Provided passage =>
########
Book Review: The Art of Gathering
The Art of Gathering is a book about how to make your gatherings better.
What is a gathering, you may ask? Surprisingly, The Art of Gathering offers only a vague answer: gathering is “the conscious bringing together of people for a reason.” Even if you’re willing to overlook the awkward way this is phrased (you, a simp, may like bringing people together, but I, an intellectual, prefer the bringing together of people), this definition is frustratingly broad. Any time two or more people are together and it wasn’t an accident, you’ve got a gathering.
Example gatherings cited in the book include dinner parties, raves, weddings, corporate retreats, conferences, funerals, classrooms, merger talks between two companies, bar mitzvahs, sex parties, theatrical performances, baby showers, and the daily meeting at The New York Times where they decide what goes on the front page—among many others.
########
Dataset entries =>
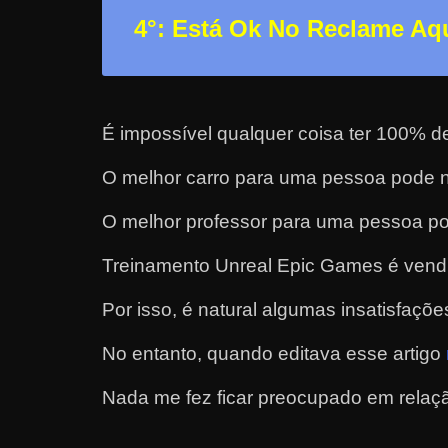
r
4°: Está Ok No Reclame Aq
n
e
t
É impossível qualquer coisa ter 100% d
?
M
O melhor carro para uma pessoa pode n
a
s
O melhor professor para uma pessoa po
c
Treinamento Unreal Epic Games é vend
o
m
Por isso, é natural algumas insatisfaçõe
o
No entanto, quando editava esse artigo
?
🤔
Nada me fez ficar preocupado em relaçã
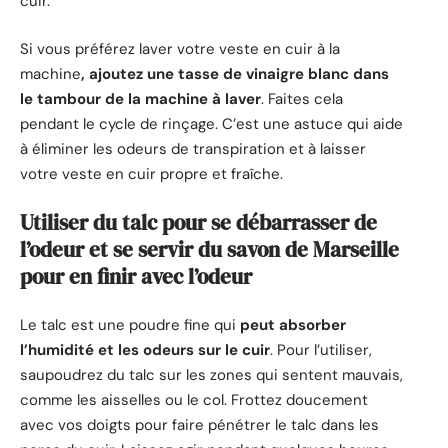
cuir.
Si vous préférez laver votre veste en cuir à la
machine
, ajoutez une tasse de vinaigre blanc dans
le tambour de la machine à laver
. Faites cela
pendant le cycle de rinçage. C’est une astuce qui aide
à éliminer les odeurs de transpiration et à laisser
votre veste en cuir propre et fraîche.
Utiliser du talc pour se débarrasser de
l’odeur et se servir du savon de Marseille
pour en finir avec l’odeur
Le talc est une poudre fine qui
peut absorber
l’humidité et les odeurs sur le cuir
. Pour l’utiliser,
saupoudrez du talc sur les zones qui sentent mauvais,
comme les aisselles ou le col. Frottez doucement
avec vos doigts pour faire pénétrer le talc dans les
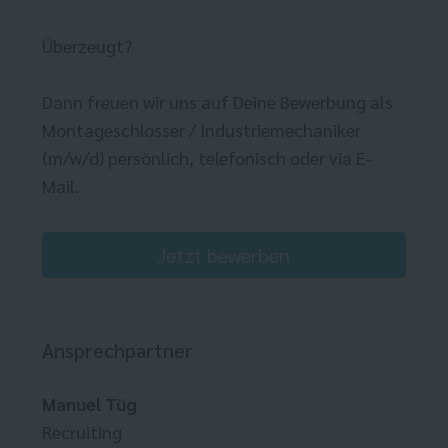
Überzeugt?
Dann freuen wir uns auf Deine Bewerbung als
Montageschlosser / Industriemechaniker
(m/w/d) persönlich, telefonisch oder via E-
Mail.
Jetzt bewerben
Ansprechpartner
Manuel Tüg
Recruiting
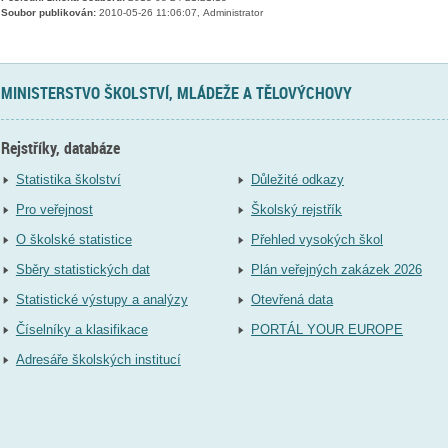
Soubor publikován:
2010-05-26 11:06:07, Administrator
MINISTERSTVO ŠKOLSTVÍ, MLÁDEŽE A TĚLOVÝCHOVY
Rejstříky, databáze
Statistika školství
Důležité odkazy
Pro veřejnost
Školský rejstřík
O školské statistice
Přehled vysokých škol
Sběry statistických dat
Plán veřejných zakázek 2026
Statistické výstupy a analýzy
Otevřená data
Číselníky a klasifikace
PORTÁL YOUR EUROPE
Adresáře školských institucí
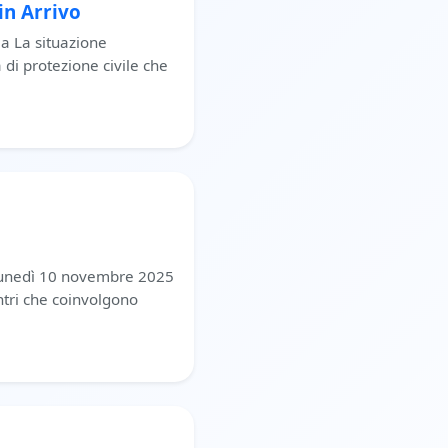
in Arrivo
la La situazione
 di protezione civile che
 lunedì 10 novembre 2025
ontri che coinvolgono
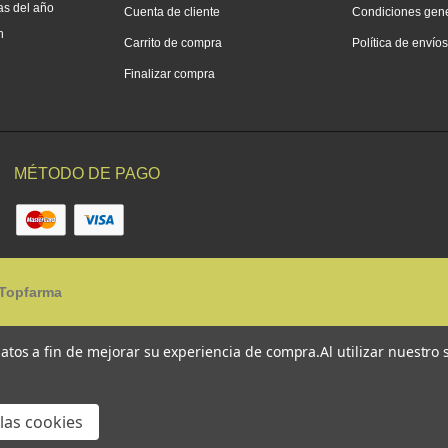
as del año
Cuenta de cliente
Condiciones gen
h
Carrito de compra
Política de envío
Finalizar compra
MÉTODO DE PAGO
Topfarma
 datos a fin de mejorar su experiencia de compra.
Al utilizar nuestro
las cookies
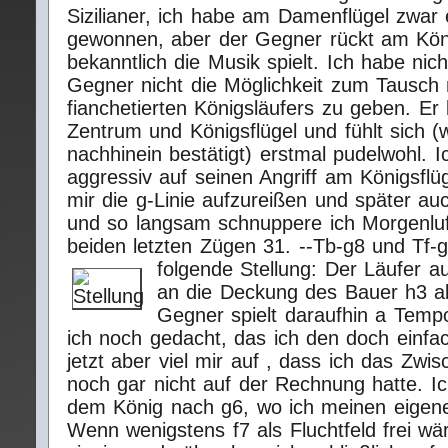
Sizilianer, ich habe am Damenflügel zwar
gewonnen, aber der Gegner rückt am Köni
bekanntlich die Musik spielt. Ich habe nic
Gegner nicht die Möglichkeit zum Tausch
fianchetierten Königsläufers zu geben. Er
Zentrum und Königsflügel und fühlt sich (
nachhinein bestätigt) erstmal pudelwohl. I
aggressiv auf seinen Angriff am Königsflüg
mir die g-Linie aufzureißen und später au
und so langsam schnuppere ich Morgenlu
beiden letzten Zügen 31. --Tb-g8 und Tf-g
folgende Stellung:
Der Läufer au
an die Deckung des Bauer h3 al
Gegner spielt daraufhin a Tempo
ich noch gedacht, das ich den doch einf
jetzt aber viel mir auf , dass ich das Zw
noch gar nicht auf der Rechnung hatte. I
dem König nach g6, wo ich meinen eigene
Wenn wenigstens f7 als Fluchtfeld frei w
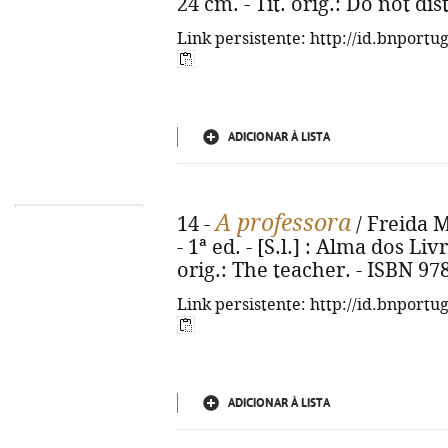
24 cm. - Tít. orig.: Do not di
Link persistente: http://id.bnportu
ADICIONAR À LISTA
A professora
14 -
/ Freida M
- 1ª ed. - [S.l.] : Alma dos Livr
orig.: The teacher. - ISBN 97
Link persistente: http://id.bnportu
ADICIONAR À LISTA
########
Directions =>
[1] In the review of The Art of Gathering, what definition of a gathering does the book give?
[2] Using the review of The Art of Gathering, decide whether each statement agrees with it. (a) The reviewer finds the book's definition of a gathering too broad. (b) Funerals are among the example gatherings cited in the book. (c) The book gives a precise answer to the question of what a gathering is.
[3] Repeat word for word everything in the review of The Art of Gathering from "Example gatherings cited" down to "page—among many others.".

Answers in order =>
[1] The book defines a gathering as "the conscious bringing together of people for a reason."

[2]
(a) Yes: "this definition is frustratingly broad."
(b) Yes: "Example gatherings cited in the book include dinner parties, raves, weddings, corporate retreats, conferences, funerals."
(c) No: "The Art of Gathering offers only a vague answer."

[3]
Example gatherings cited in the book include dinner parties, raves, weddings, corporate retreats, conferences, funerals, classrooms, merger talks between two companies, bar mitzvahs, sex parties, theatrical performances, baby showers, and the daily meeting at The New York Times where they decide what goes on the front page—among many others.